We headed back to Peach Stage where we would remain for husband and wife duo Tedeschi Trucks Band and Phish front man Trey Anastasio Band. I’ve seen Tedeschi Trucks a number of times and always enjoy Derek’s smooth slide guitar and Susan’s soulful blues vocals. TAB, as Trey’s solo project is often referred, was a first for me, though I have seen Phish at least 30 times. They filled the slot that was originally set aside for Bob Weir, one of the guitarists from the Grateful Dead, and his band Ratdog. TAB played some Phish classics like “Sand,” “Alaska,” “First Tube,” and “Gotta Jibboo,” which was cool to see with the different instrumentation, filled with powerful female vocals and horns. They also played songs from their own albums such as “Caymen Review,” “Push On Til the Day,” and “Shine.” Another fun cover was The Gorillaz’ “Clint Eastwood,” but the highlight of the 2 sets for me was their epic cover of Zeppelin’s “Black Dog,” featuring Jennifer Hartswick’s waling vocals, the perfect counterpart to Trey’s masterful guitar work.
We capped off the night with the late-night fun, electronic-sax jams of Big Gigantic, swaying in slow-motion through the sea of bodies at the Mushroom Stage, still going strong. We ended the night with a party in our massive tent as night broke into day.

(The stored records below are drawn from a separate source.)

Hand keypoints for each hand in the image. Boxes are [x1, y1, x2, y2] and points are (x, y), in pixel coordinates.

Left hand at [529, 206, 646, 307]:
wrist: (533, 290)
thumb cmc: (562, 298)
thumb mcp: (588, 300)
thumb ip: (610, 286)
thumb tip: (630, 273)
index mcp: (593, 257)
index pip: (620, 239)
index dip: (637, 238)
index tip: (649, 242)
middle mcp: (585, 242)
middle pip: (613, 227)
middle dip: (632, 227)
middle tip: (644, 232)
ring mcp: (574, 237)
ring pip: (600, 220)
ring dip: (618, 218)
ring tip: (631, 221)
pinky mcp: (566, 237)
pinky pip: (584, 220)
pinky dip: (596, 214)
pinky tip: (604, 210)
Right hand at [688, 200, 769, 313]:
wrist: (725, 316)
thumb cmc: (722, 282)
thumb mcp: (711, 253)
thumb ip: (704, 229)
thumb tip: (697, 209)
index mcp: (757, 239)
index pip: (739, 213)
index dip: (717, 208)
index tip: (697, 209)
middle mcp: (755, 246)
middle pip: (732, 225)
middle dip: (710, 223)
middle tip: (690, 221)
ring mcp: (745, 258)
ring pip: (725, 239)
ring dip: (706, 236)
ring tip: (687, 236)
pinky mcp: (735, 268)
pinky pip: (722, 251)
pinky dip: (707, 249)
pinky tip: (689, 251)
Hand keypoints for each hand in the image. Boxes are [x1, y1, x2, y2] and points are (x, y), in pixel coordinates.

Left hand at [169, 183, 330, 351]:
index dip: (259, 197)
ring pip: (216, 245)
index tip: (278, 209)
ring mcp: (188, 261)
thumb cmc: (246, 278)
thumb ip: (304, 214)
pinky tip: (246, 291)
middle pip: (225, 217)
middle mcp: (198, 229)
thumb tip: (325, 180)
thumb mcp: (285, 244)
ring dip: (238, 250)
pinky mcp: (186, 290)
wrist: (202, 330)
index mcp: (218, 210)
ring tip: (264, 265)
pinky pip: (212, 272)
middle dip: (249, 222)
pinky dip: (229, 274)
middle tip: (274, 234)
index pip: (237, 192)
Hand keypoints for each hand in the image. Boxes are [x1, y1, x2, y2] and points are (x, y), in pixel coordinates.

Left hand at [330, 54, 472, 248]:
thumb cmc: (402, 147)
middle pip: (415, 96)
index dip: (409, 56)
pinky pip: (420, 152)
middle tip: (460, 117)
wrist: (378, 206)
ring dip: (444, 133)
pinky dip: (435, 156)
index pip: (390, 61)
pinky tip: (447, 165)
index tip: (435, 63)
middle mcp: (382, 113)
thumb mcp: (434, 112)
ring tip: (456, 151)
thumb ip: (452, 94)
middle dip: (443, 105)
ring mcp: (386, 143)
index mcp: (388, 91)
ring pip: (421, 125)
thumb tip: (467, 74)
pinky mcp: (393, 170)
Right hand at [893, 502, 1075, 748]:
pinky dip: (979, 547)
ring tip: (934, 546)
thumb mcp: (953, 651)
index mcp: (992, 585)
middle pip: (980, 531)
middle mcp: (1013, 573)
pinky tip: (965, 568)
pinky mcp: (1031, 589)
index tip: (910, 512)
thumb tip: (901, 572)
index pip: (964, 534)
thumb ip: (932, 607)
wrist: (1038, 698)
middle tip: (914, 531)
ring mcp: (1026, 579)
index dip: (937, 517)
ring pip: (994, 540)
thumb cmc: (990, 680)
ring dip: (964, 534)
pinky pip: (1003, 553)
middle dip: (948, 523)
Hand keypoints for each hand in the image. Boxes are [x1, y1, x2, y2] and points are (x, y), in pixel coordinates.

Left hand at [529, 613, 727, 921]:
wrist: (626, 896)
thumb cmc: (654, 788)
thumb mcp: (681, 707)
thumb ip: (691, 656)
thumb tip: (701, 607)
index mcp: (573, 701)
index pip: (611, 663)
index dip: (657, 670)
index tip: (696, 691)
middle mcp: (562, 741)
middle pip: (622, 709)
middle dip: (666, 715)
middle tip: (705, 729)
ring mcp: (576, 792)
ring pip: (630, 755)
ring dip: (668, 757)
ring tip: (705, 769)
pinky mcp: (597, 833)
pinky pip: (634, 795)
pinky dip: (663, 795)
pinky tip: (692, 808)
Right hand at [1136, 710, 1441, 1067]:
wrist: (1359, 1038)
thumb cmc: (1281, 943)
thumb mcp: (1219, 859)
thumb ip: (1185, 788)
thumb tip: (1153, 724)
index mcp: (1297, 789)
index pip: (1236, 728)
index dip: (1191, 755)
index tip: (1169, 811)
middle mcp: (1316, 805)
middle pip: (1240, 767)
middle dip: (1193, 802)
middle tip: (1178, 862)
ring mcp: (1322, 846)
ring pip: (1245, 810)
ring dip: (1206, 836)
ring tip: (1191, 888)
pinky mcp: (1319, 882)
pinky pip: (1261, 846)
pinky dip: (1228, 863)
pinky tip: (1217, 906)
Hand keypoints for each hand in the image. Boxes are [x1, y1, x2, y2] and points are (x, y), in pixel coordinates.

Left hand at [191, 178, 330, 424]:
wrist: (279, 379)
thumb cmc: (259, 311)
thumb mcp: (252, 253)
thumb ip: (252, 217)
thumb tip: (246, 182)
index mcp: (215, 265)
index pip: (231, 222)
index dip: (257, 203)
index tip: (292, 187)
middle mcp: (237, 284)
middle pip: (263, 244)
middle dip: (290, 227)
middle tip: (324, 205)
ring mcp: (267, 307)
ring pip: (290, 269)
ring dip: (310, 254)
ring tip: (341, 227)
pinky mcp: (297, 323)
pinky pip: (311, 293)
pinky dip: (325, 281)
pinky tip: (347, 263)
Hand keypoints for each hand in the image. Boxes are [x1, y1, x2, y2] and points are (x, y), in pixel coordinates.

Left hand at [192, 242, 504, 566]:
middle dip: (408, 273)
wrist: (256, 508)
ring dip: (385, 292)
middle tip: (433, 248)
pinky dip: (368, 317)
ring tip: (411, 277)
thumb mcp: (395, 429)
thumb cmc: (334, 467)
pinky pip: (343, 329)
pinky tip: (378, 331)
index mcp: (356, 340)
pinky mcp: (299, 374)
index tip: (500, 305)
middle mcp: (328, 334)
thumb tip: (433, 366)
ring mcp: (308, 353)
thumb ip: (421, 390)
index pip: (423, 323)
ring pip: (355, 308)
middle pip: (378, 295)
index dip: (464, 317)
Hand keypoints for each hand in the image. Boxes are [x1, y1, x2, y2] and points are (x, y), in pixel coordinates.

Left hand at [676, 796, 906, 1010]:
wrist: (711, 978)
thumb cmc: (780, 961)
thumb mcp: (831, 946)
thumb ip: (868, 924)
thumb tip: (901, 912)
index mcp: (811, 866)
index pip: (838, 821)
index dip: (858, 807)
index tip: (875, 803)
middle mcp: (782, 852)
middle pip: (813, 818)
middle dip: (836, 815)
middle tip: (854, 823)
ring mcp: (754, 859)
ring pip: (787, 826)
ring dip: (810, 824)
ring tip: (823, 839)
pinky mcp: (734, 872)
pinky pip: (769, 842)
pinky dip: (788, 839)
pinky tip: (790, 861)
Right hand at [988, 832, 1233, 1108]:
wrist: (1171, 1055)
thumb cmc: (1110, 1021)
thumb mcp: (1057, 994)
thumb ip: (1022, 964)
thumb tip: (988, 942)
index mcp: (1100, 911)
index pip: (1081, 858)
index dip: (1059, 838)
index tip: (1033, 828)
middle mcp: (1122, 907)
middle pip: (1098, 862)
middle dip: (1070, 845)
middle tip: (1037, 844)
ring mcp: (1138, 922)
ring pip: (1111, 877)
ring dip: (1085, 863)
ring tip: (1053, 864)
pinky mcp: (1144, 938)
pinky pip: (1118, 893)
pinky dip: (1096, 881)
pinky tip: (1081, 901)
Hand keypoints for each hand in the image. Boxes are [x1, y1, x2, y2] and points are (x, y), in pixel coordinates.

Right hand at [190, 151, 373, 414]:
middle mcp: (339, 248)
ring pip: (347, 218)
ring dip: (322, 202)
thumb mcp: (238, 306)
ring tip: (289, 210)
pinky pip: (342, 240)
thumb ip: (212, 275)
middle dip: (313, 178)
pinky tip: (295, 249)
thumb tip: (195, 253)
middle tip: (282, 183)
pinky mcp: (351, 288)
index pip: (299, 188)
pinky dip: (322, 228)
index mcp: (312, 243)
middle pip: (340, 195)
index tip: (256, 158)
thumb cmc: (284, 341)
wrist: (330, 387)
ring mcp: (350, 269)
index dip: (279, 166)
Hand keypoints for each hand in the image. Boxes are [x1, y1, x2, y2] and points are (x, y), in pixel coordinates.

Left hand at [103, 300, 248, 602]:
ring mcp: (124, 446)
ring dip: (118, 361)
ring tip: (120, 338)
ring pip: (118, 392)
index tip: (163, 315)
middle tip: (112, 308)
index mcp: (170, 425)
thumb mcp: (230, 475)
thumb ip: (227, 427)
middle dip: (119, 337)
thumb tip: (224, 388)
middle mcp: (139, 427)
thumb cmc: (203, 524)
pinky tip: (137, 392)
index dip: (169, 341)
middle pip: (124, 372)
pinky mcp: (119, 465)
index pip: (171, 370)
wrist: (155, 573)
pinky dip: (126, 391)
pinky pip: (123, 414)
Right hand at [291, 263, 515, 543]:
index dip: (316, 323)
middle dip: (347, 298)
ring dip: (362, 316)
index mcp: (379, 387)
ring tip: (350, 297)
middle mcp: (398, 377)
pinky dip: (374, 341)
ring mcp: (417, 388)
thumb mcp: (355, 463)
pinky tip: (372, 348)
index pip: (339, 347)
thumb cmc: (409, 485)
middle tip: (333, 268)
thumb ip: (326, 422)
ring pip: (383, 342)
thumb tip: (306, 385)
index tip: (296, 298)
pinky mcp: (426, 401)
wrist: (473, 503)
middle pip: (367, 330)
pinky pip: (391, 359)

As I unzipped my tent, ready to face the day, the line-up ahead dawned on me. I would head to the stages at 2 PM and not come back until the wee hours. I was dying to see just about every artist on Saturday! We headed first to The Infamous Stringdusters, who make bluegrass exciting for even those little attuned to the genre. Next, Karl Denson brought us down to New Orleans with his band The Greyboy Allstars, who played both classics and material from their new album. The highlight for me was the jazz-heavy “Happy Friends,” from their 1997 album, A Town Called Earth. Gov’t Mule followed with a great performance and sadly one of the last times Warren Haynes look-alike long-time guitar tech Brian Farmer would be seen before passing. Karl Denson took the stage for a groovy “Sco-Mule,” that got everyone in the pavilion out of their seats.
Trey took the stage again for another great set with TAB and then came the moment we had all been waiting for: The Allman Brothers Band featuring their legendary album, Eat a Peach. The performance was largely a tribute to the late guitarist Duane Allman, who essentially founded the band and remains one of the greatest guitar players of all time. Hearing this album from start to finish was pure joy, amped up by knowing exactly what song would come next. The combination of guitar work from Derek Trucks and Warren Haynes is ethereal to the ears; nothing will ever replace it for me and I feel so grateful for all the experiences I have shared in. Gregg Allman’s vocals were ever powerful, dug from the depths of his soul. The beauty of songs like “Melissa” and “Blue Sky,” the roaring blues of “One Way Out,” and the deep jamming of “Mountain Jam” kept my eyes and ears glued to The Allman Brothers for the entirety of their set. Just as I thought it was over, they launched into “That’s What Love Will Make You Do” and “Black Hearted Woman.” The heart and soul of the band has been carried throughout the decades, from when they first met in Georgia 45 years ago.
Minds blown and feet worn, we journeyed on to Lotus, reconvening with all lost or straggling friends. The electronic jams kept us moving and grooving until the bitter end.
Sunday would be our last day at the festival, as the following workday loomed ahead. Luckily, we had another Allman Brothers show to close it out! We mixed up dancing in the sun on the grass with being under the tent and close to the stage. They played early, personal Gregg songs such as “It’s Not My Cross to Bear” and “Midnight Rider,” and classic blues covers such as “Done Somebody Wrong” and a rocking “Statesboro Blues” featuring Taj Mahal. Peter Levin added keyboards on an exploratory “In Memory of Elizabeth Reed” and they closed out with an outstanding “Whipping Post.”
Thank you Peach Fest, my life is complete.